Gutta cavat lapidem (La goccia scava la pietra)

Il faro: una riflessione di Luigi Spilla

Adoro il faro come metafora della vita mia: il faro che illumina la via al navigante sprovveduto!
Il faro: la luce proiettata su un sogno, su un desiderio irrealizzato, sulla mia aspirazione permanente di felicità!

Ma la mia navigazione a volte è sconvolta da giganteschi flutti, che rendono sempre più indistinguibile la mia linea di confine tra il cielo e il mare, tra il visibile e l’invisibile, e oscurano tutto il mio universo.
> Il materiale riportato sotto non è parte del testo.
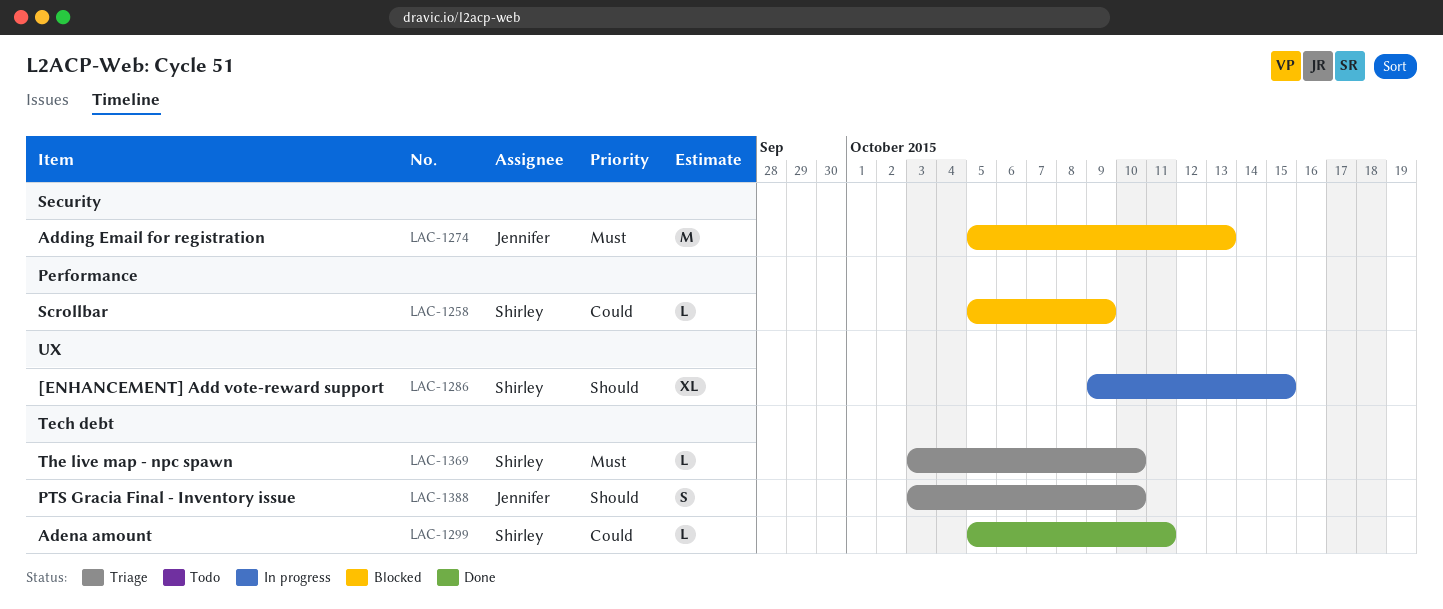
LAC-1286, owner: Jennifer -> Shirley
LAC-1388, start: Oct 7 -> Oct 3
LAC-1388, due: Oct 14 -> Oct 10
Il faro è l’unica via di salvezza nelle notti tempestose!
Spento il faro, spente le stelle, restano solo i lampi a rischiarare la mia notte.
Ma il faro, anche se oscurato dalle nuvole, rimane sempre lì, al suo posto, e continua a proiettare il suo raggio luminoso, ad intervalli regolari, pur restando invisibile nelle notti tempestose.
Le tempeste possono oscurare un faro, ma non cancellarlo.

Il faro è il simbolo della mia fede!
A volte rimane oscurata, ma è sempre presente come seme, che deve crescere in me.
Guardiamo sempre oltre, oltre il visibile, oltre l’orizzonte; non bisogna mai perdere la speranza: oltre le nuvole c’è il sole; oltre il buio c’è sempre la presenza di un faro, che proietta la sua luce sui nostri passi incerti, che tentano di trovare una via tranquilla per poter raggiungere un porto sicuro!

Basta tenere sempre acceso e funzionante il faro della nostra vita.